Thursday, August 18, 2011

The ZigZag Café

We will be convening here at the ZigZag café, Suisse, on Thursdays for conversation and dialogue. I invite you to stop by every Thursday for the question of the day. Your thoughts and participation are most welcome. Pull up a stool, avec un café, un thé, ou un chocolat chaud, et un croissant, and join in here on Thursday at the ZZ café.

For today:

Do you think there is any way we can enhance God’s well-being?

7 comments:

carter said...

Maybe the way a new parent takes excessive pleasure in everything that his/her baby does? I go back to Phil. 2, also. God chooses to let us enhance his well-being, possibly. We certainly cannot do anything to "complete" God.

Greg said...

Carter,
Thanks. "God chooses to let us enhance his well-being, possibly" is an interesting way of putting it. That is, it goes past the mere structure of the created world, being human, and children of God, to situate this possibility more directly in God's choice.

I do wonder however, if the parent analogy works. Parents might not take much pleasure in a crying infant at 3AM.

But would 'to enhance' be connected to the notion of pleasure? Partially, perhaps?

carter said...

(Tongue in cheek) Perfect parents enjoy the 3 a.m. crying.

carter said...

Perhaps. By the time I left l'Abri, in 1974, that God loved the world the same way some parents love a child before the child is born. Perhaps. I note that there are numerous scriptures which attest to something being "pleasing" to God. By doing those things, by pleasing God, do we not enhance God's well-being?

Greg said...

Carter,
To please God would indeed seem to be one way to enhance God's well- being, and God seems open to this taking place.
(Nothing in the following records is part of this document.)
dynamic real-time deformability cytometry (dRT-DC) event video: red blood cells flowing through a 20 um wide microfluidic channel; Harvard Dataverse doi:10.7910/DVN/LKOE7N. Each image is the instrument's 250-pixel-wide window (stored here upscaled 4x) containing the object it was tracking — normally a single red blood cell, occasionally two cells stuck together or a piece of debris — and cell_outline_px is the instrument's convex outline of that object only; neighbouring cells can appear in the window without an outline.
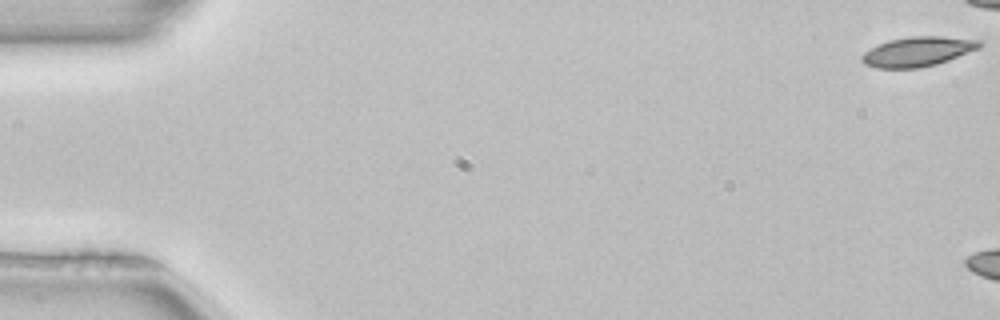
{"species": "common noctule bat (a hibernating species)", "species_latin": "Nyctalus noctula", "temperature_condition": "room temperature", "stored_images_in_passage": 6, "camera_frame_rate_fps": 3000, "um_per_image_px": 0.085, "animal": {"sex": "female", "body_mass_g": 22.7, "forearm_length_mm": 54.2}, "frame": {"image": 1, "passage_image": 1, "time_ms": 0.0, "image_size_px": [1000, 320], "cell_outline_px": [[984, 44], [980, 48], [948, 60], [936, 64], [920, 68], [876, 68], [864, 64], [860, 60], [860, 56], [864, 52], [880, 44], [892, 40], [912, 36], [940, 36], [984, 40]], "centroid_in_image_um": [78.05, 4.39], "position_along_channel_um": 7.0, "area_um2": 20.35}}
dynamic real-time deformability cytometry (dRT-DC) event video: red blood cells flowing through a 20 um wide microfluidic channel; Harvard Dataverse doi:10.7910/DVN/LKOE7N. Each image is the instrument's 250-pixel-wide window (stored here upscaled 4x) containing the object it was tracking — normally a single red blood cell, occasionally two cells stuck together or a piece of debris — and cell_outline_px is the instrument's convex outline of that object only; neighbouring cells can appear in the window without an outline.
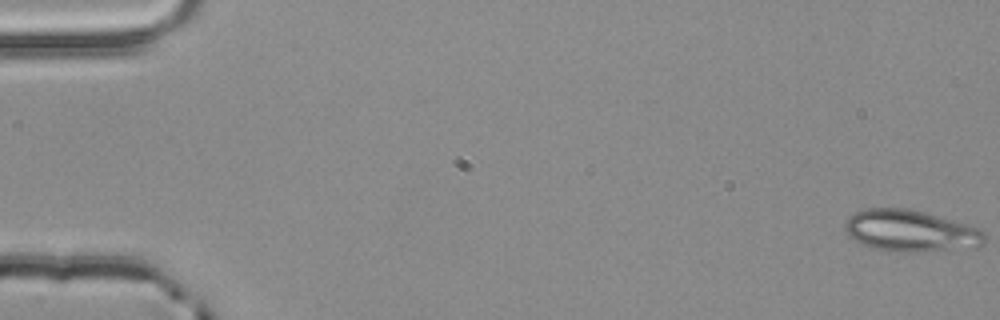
{"species": "common noctule bat (a hibernating species)", "species_latin": "Nyctalus noctula", "temperature_condition": "room temperature", "stored_images_in_passage": 55, "camera_frame_rate_fps": 3000, "um_per_image_px": 0.085, "animal": {"sex": "male", "body_mass_g": 20.4}, "frame": {"image": 1, "passage_image": 1, "time_ms": 0.0, "image_size_px": [1000, 320], "cell_outline_px": [[984, 244], [976, 248], [912, 252], [904, 252], [876, 248], [860, 244], [848, 236], [844, 228], [844, 224], [848, 216], [856, 212], [868, 208], [908, 208], [924, 212], [964, 224], [976, 228], [984, 232]], "centroid_in_image_um": [77.36, 19.63], "position_along_channel_um": 7.6, "area_um2": 33.7}}
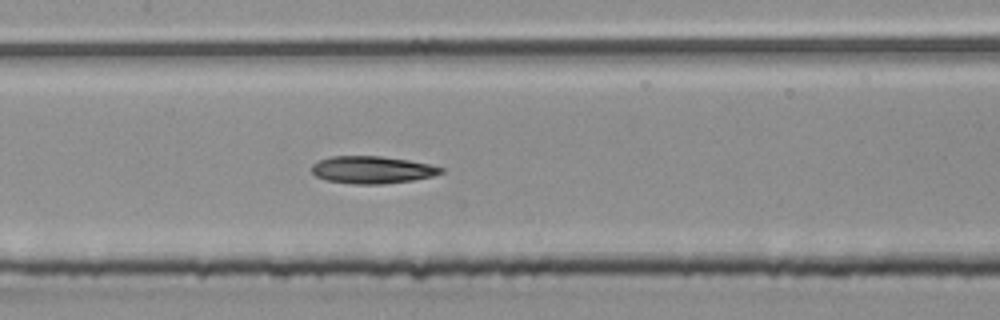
{"frame": {"image": 2, "passage_image": 27, "time_ms": 8.667, "image_size_px": [1000, 320], "cell_outline_px": [[444, 172], [432, 176], [412, 180], [384, 184], [356, 184], [324, 180], [316, 176], [312, 172], [312, 164], [320, 160], [332, 156], [380, 156], [408, 160], [428, 164], [444, 168]], "centroid_in_image_um": [31.62, 14.43], "position_along_channel_um": 175.8, "area_um2": 20.52}}
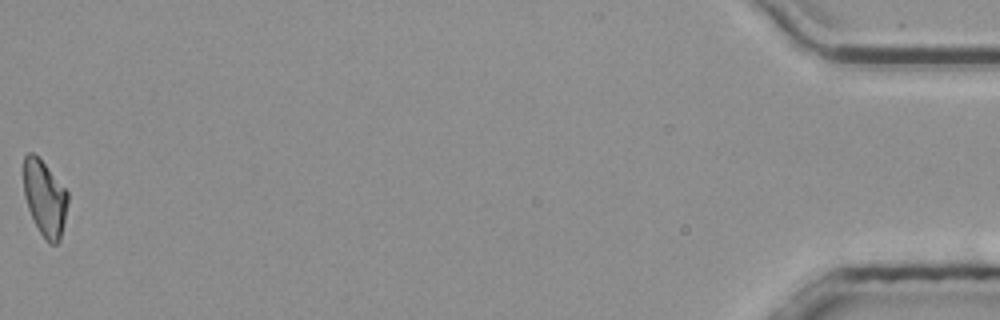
{"frame": {"image": 3, "passage_image": 55, "time_ms": 18.0, "image_size_px": [1000, 320], "cell_outline_px": [[68, 200], [60, 240], [56, 244], [48, 244], [44, 240], [28, 208], [24, 196], [24, 156], [28, 152], [32, 152], [44, 164], [68, 192]], "centroid_in_image_um": [3.8, 16.88], "position_along_channel_um": 431.4, "area_um2": 19.13}, "authors_computed_cell_mechanics": {"area_um2": 20.5768, "velocity_mm_per_s": 3.8702, "shape_relaxation_time_tau1_ms": 8.4017, "shape_relaxation_time_tau2_ms": 5.2565, "deformation_change_tau1": 0.1834, "deformation_change_tau2": 0.1244}}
But some would argue, notably a respected group of church fathers, that there is no way we can enhance God's well-being, as God is not affected by our actions. God, for them, is the great un-affected One.

carter said...

First, let me correct my grammar. In my last post I meant to say that when "I left l'abri,I had decided . . .."
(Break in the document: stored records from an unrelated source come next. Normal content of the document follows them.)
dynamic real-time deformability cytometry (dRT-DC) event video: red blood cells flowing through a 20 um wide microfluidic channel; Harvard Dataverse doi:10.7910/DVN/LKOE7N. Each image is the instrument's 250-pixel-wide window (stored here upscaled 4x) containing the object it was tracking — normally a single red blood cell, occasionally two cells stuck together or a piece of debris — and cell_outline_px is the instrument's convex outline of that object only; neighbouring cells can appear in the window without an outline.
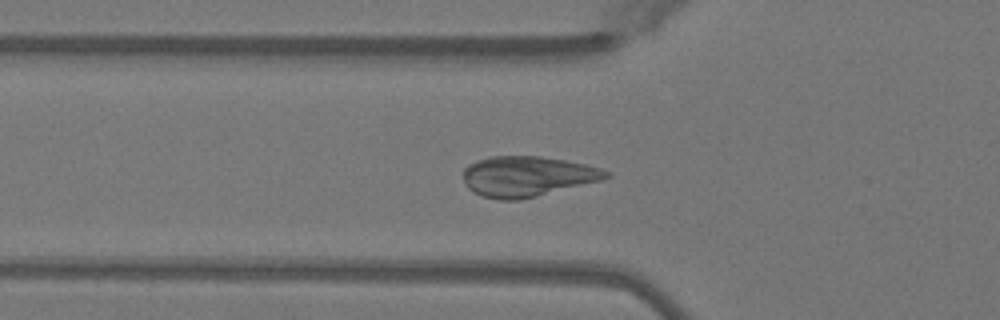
{"species": "Egyptian fruit bat (a non-hibernating species)", "species_latin": "Rousettus aegyptiacus", "temperature_condition": "warm", "stored_images_in_passage": 40, "camera_frame_rate_fps": 3000, "um_per_image_px": 0.085, "animal": {"sex": "female"}, "frame": {"image": 1, "passage_image": 7, "time_ms": 2.0, "image_size_px": [1000, 320], "cell_outline_px": [[612, 176], [600, 180], [520, 200], [500, 200], [484, 196], [468, 188], [464, 184], [464, 168], [468, 164], [476, 160], [492, 156], [540, 156], [564, 160], [584, 164], [600, 168], [612, 172]], "centroid_in_image_um": [44.81, 14.98], "position_along_channel_um": 81.0, "area_um2": 33.35}}
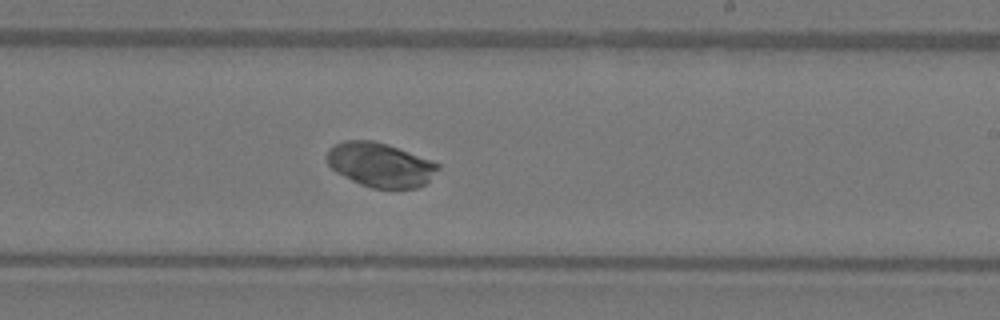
{"frame": {"image": 2, "passage_image": 20, "time_ms": 6.333, "image_size_px": [1000, 320], "cell_outline_px": [[440, 168], [424, 184], [416, 188], [372, 188], [360, 184], [336, 172], [328, 164], [328, 148], [344, 140], [372, 140], [388, 144], [432, 160], [440, 164]], "centroid_in_image_um": [32.33, 14.0], "position_along_channel_um": 256.7, "area_um2": 28.5}}
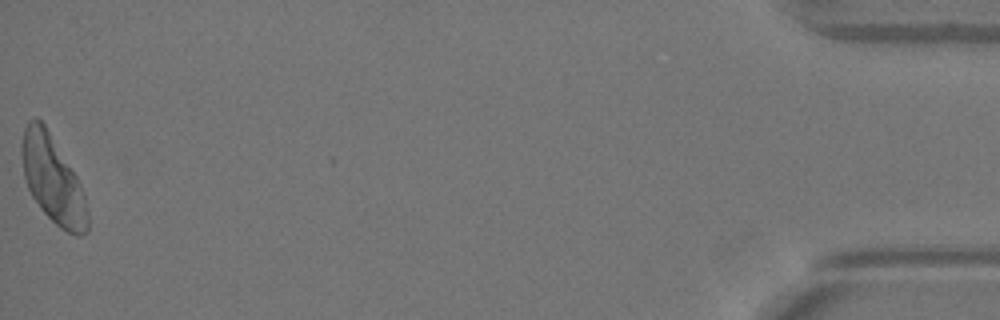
{"frame": {"image": 3, "passage_image": 40, "time_ms": 13.0, "image_size_px": [1000, 320], "cell_outline_px": [[88, 232], [80, 236], [76, 236], [60, 228], [40, 208], [32, 196], [28, 188], [24, 176], [20, 152], [20, 144], [24, 128], [28, 120], [36, 116], [44, 124], [76, 176], [80, 184], [84, 196], [88, 212]], "centroid_in_image_um": [4.46, 15.26], "position_along_channel_um": 430.7, "area_um2": 33.35}}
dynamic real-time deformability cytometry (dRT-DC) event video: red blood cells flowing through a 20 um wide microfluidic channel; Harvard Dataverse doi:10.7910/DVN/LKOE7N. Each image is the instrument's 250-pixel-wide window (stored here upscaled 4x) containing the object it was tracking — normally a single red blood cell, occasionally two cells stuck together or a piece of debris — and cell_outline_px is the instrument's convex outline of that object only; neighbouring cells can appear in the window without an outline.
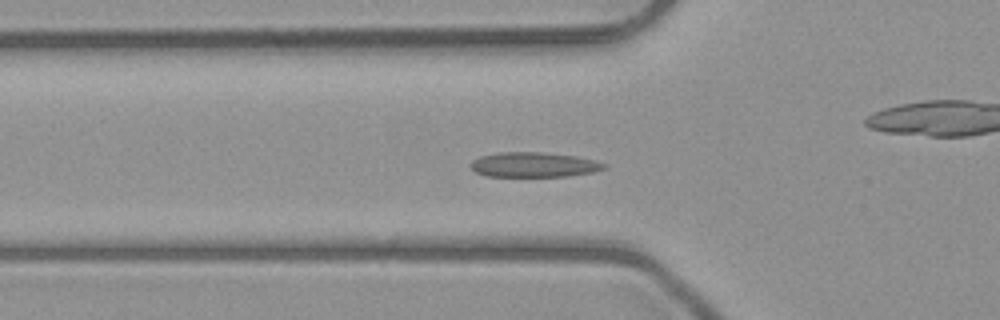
{"species": "common noctule bat (a hibernating species)", "species_latin": "Nyctalus noctula", "temperature_condition": "room temperature", "stored_images_in_passage": 46, "camera_frame_rate_fps": 3000, "um_per_image_px": 0.085, "animal": {"sex": "male", "body_mass_g": 23.1, "forearm_length_mm": 52.7}, "frame": {"image": 1, "passage_image": 11, "time_ms": 3.333, "image_size_px": [1000, 320], "cell_outline_px": [[608, 168], [592, 172], [568, 176], [488, 176], [476, 172], [468, 164], [472, 160], [480, 156], [500, 152], [540, 152], [576, 156], [596, 160], [608, 164]], "centroid_in_image_um": [45.4, 13.99], "position_along_channel_um": 80.4, "area_um2": 19.42}}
As for "the Great Unaffected One"--the Lord has chosen to send his only son, who wept at the death of his friend; the Lord has chosen to have compassion; the Lord chooses to bless. I believe he chose to be affected. I keep going back to Phillippians 2: he "made himself nothing" and "humbled himself."

Both/and or I risk putting my god into a box that fits my thought limitations.

Greg said...

Carter,
Good points. God's choice to show us benevolence and love would indeed seem to leave him open to being affected by those whom he bestows these on.